┌─ Task inputs

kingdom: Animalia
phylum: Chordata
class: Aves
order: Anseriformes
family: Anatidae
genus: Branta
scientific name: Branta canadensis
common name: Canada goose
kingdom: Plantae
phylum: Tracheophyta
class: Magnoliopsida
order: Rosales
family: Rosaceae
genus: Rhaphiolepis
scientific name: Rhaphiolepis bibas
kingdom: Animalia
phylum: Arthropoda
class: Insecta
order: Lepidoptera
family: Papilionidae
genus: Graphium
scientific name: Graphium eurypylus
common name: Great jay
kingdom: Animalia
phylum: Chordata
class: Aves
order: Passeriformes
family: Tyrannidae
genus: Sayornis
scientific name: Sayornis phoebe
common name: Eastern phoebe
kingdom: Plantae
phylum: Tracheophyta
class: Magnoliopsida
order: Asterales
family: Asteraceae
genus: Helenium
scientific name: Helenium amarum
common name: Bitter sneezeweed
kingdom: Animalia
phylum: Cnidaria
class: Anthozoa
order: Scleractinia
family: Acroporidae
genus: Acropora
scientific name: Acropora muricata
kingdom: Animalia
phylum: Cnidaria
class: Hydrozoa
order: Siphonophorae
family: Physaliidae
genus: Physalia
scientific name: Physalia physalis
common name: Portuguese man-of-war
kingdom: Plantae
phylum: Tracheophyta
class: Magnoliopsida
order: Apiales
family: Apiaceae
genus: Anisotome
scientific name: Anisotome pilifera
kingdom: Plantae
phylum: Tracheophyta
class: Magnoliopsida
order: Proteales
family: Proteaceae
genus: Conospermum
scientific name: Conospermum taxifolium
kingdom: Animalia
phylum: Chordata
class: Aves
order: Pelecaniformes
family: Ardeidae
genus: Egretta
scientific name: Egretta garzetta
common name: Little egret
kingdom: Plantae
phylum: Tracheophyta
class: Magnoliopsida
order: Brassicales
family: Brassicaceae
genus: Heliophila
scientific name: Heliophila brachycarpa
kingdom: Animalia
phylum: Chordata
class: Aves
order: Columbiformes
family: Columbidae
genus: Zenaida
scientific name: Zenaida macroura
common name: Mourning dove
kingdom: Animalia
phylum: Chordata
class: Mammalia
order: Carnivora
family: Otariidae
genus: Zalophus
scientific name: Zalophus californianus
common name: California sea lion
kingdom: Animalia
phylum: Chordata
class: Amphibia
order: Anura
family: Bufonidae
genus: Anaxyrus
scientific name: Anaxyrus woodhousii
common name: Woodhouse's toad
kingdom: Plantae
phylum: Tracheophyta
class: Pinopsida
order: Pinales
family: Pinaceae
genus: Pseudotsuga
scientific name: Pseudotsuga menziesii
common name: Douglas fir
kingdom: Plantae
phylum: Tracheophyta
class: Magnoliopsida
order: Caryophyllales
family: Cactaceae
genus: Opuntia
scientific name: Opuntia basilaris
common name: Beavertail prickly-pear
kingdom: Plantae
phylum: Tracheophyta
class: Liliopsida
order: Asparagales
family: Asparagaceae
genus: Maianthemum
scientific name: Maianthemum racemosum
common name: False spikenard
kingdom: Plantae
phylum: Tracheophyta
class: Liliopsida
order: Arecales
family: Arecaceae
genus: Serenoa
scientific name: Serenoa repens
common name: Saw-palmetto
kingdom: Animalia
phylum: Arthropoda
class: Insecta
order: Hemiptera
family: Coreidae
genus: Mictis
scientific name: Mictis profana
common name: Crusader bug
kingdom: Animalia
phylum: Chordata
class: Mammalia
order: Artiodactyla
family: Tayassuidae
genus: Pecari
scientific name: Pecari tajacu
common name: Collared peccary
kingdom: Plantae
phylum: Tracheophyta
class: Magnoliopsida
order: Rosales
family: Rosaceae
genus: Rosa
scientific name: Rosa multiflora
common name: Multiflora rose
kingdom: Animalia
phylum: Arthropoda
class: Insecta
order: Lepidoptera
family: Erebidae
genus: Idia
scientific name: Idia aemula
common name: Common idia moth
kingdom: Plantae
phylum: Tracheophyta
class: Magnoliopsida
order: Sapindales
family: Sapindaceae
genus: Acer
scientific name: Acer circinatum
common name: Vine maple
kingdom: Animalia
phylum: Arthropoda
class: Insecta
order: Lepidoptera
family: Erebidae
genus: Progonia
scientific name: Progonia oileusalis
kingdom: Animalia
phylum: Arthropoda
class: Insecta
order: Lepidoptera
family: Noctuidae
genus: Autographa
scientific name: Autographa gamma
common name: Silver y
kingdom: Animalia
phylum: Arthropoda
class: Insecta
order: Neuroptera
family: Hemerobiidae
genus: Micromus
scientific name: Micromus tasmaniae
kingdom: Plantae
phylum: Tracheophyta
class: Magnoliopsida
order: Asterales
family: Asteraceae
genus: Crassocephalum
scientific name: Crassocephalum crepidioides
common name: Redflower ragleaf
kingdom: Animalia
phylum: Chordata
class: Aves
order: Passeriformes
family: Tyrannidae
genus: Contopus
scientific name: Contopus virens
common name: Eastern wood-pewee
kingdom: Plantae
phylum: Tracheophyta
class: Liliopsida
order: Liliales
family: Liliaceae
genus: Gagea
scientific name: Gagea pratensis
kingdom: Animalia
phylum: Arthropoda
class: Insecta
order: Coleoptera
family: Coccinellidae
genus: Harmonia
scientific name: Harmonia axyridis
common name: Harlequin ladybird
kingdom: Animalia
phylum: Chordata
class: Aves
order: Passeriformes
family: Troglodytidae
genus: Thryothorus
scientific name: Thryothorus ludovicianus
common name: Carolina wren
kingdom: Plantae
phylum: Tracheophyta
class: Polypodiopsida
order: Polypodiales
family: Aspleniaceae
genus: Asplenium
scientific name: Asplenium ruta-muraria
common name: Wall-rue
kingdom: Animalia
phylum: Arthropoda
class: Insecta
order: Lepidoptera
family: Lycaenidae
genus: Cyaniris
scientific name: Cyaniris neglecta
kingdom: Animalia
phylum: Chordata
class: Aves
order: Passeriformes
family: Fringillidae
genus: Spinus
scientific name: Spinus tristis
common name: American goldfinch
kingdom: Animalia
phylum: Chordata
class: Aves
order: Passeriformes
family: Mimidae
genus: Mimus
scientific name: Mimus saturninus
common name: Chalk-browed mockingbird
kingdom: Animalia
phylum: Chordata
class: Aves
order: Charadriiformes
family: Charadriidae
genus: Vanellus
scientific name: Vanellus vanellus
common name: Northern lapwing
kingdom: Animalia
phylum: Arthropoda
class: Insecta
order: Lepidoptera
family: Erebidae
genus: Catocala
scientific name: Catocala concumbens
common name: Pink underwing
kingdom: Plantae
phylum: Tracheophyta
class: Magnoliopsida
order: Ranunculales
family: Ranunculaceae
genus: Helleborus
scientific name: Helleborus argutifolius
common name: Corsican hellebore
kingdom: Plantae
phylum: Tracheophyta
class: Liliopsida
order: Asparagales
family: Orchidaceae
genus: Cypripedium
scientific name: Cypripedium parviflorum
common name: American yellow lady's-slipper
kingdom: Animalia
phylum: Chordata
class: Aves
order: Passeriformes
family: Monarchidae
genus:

└─

# What to do
Reproduce every line of the records above without altering any of them.

# Finished answer
kingdom: Animalia
phylum: Chordata
class: Aves
order: Anseriformes
family: Anatidae
genus: Branta
scientific name: Branta canadensis
common name: Canada goose
kingdom: Plantae
phylum: Tracheophyta
class: Magnoliopsida
order: Rosales
family: Rosaceae
genus: Rhaphiolepis
scientific name: Rhaphiolepis bibas
kingdom: Animalia
phylum: Arthropoda
class: Insecta
order: Lepidoptera
family: Papilionidae
genus: Graphium
scientific name: Graphium eurypylus
common name: Great jay
kingdom: Animalia
phylum: Chordata
class: Aves
order: Passeriformes
family: Tyrannidae
genus: Sayornis
scientific name: Sayornis phoebe
common name: Eastern phoebe
kingdom: Plantae
phylum: Tracheophyta
class: Magnoliopsida
order: Asterales
family: Asteraceae
genus: Helenium
scientific name: Helenium amarum
common name: Bitter sneezeweed
kingdom: Animalia
phylum: Cnidaria
class: Anthozoa
order: Scleractinia
family: Acroporidae
genus: Acropora
scientific name: Acropora muricata
kingdom: Animalia
phylum: Cnidaria
class: Hydrozoa
order: Siphonophorae
family: Physaliidae
genus: Physalia
scientific name: Physalia physalis
common name: Portuguese man-of-war
kingdom: Plantae
phylum: Tracheophyta
class: Magnoliopsida
order: Apiales
family: Apiaceae
genus: Anisotome
scientific name: Anisotome pilifera
kingdom: Plantae
phylum: Tracheophyta
class: Magnoliopsida
order: Proteales
family: Proteaceae
genus: Conospermum
scientific name: Conospermum taxifolium
kingdom: Animalia
phylum: Chordata
class: Aves
order: Pelecaniformes
family: Ardeidae
genus: Egretta
scientific name: Egretta garzetta
common name: Little egret
kingdom: Plantae
phylum: Tracheophyta
class: Magnoliopsida
order: Brassicales
family: Brassicaceae
genus: Heliophila
scientific name: Heliophila brachycarpa
kingdom: Animalia
phylum: Chordata
class: Aves
order: Columbiformes
family: Columbidae
genus: Zenaida
scientific name: Zenaida macroura
common name: Mourning dove
kingdom: Animalia
phylum: Chordata
class: Mammalia
order: Carnivora
family: Otariidae
genus: Zalophus
scientific name: Zalophus californianus
common name: California sea lion
kingdom: Animalia
phylum: Chordata
class: Amphibia
order: Anura
family: Bufonidae
genus: Anaxyrus
scientific name: Anaxyrus woodhousii
common name: Woodhouse's toad
kingdom: Plantae
phylum: Tracheophyta
class: Pinopsida
order: Pinales
family: Pinaceae
genus: Pseudotsuga
scientific name: Pseudotsuga menziesii
common name: Douglas fir
kingdom: Plantae
phylum: Tracheophyta
class: Magnoliopsida
order: Caryophyllales
family: Cactaceae
genus: Opuntia
scientific name: Opuntia basilaris
common name: Beavertail prickly-pear
kingdom: Plantae
phylum: Tracheophyta
class: Liliopsida
order: Asparagales
family: Asparagaceae
genus: Maianthemum
scientific name: Maianthemum racemosum
common name: False spikenard
kingdom: Plantae
phylum: Tracheophyta
class: Liliopsida
order: Arecales
family: Arecaceae
genus: Serenoa
scientific name: Serenoa repens
common name: Saw-palmetto
kingdom: Animalia
phylum: Arthropoda
class: Insecta
order: Hemiptera
family: Coreidae
genus: Mictis
scientific name: Mictis profana
common name: Crusader bug
kingdom: Animalia
phylum: Chordata
class: Mammalia
order: Artiodactyla
family: Tayassuidae
genus: Pecari
scientific name: Pecari tajacu
common name: Collared peccary
kingdom: Plantae
phylum: Tracheophyta
class: Magnoliopsida
order: Rosales
family: Rosaceae
genus: Rosa
scientific name: Rosa multiflora
common name: Multiflora rose
kingdom: Animalia
phylum: Arthropoda
class: Insecta
order: Lepidoptera
family: Erebidae
genus: Idia
scientific name: Idia aemula
common name: Common idia moth
kingdom: Plantae
phylum: Tracheophyta
class: Magnoliopsida
order: Sapindales
family: Sapindaceae
genus: Acer
scientific name: Acer circinatum
common name: Vine maple
kingdom: Animalia
phylum: Arthropoda
class: Insecta
order: Lepidoptera
family: Erebidae
genus: Progonia
scientific name: Progonia oileusalis
kingdom: Animalia
phylum: Arthropoda
class: Insecta
order: Lepidoptera
family: Noctuidae
genus: Autographa
scientific name: Autographa gamma
common name: Silver y
kingdom: Animalia
phylum: Arthropoda
class: Insecta
order: Neuroptera
family: Hemerobiidae
genus: Micromus
scientific name: Micromus tasmaniae
kingdom: Plantae
phylum: Tracheophyta
class: Magnoliopsida
order: Asterales
family: Asteraceae
genus: Crassocephalum
scientific name: Crassocephalum crepidioides
common name: Redflower ragleaf
kingdom: Animalia
phylum: Chordata
class: Aves
order: Passeriformes
family: Tyrannidae
genus: Contopus
scientific name: Contopus virens
common name: Eastern wood-pewee
kingdom: Plantae
phylum: Tracheophyta
class: Liliopsida
order: Liliales
family: Liliaceae
genus: Gagea
scientific name: Gagea pratensis
kingdom: Animalia
phylum: Arthropoda
class: Insecta
order: Coleoptera
family: Coccinellidae
genus: Harmonia
scientific name: Harmonia axyridis
common name: Harlequin ladybird
kingdom: Animalia
phylum: Chordata
class: Aves
order: Passeriformes
family: Troglodytidae
genus: Thryothorus
scientific name: Thryothorus ludovicianus
common name: Carolina wren
kingdom: Plantae
phylum: Tracheophyta
class: Polypodiopsida
order: Polypodiales
family: Aspleniaceae
genus: Asplenium
scientific name: Asplenium ruta-muraria
common name: Wall-rue
kingdom: Animalia
phylum: Arthropoda
class: Insecta
order: Lepidoptera
family: Lycaenidae
genus: Cyaniris
scientific name: Cyaniris neglecta
kingdom: Animalia
phylum: Chordata
class: Aves
order: Passeriformes
family: Fringillidae
genus: Spinus
scientific name: Spinus tristis
common name: American goldfinch
kingdom: Animalia
phylum: Chordata
class: Aves
order: Passeriformes
family: Mimidae
genus: Mimus
scientific name: Mimus saturninus
common name: Chalk-browed mockingbird
kingdom: Animalia
phylum: Chordata
class: Aves
order: Charadriiformes
family: Charadriidae
genus: Vanellus
scientific name: Vanellus vanellus
common name: Northern lapwing
kingdom: Animalia
phylum: Arthropoda
class: Insecta
order: Lepidoptera
family: Erebidae
genus: Catocala
scientific name: Catocala concumbens
common name: Pink underwing
kingdom: Plantae
phylum: Tracheophyta
class: Magnoliopsida
order: Ranunculales
family: Ranunculaceae
genus: Helleborus
scientific name: Helleborus argutifolius
common name: Corsican hellebore
kingdom: Plantae
phylum: Tracheophyta
class: Liliopsida
order: Asparagales
family: Orchidaceae
genus: Cypripedium
scientific name: Cypripedium parviflorum
common name: American yellow lady's-slipper
kingdom: Animalia
phylum: Chordata
class: Aves
order: Passeriformes
family: Monarchidae
genus:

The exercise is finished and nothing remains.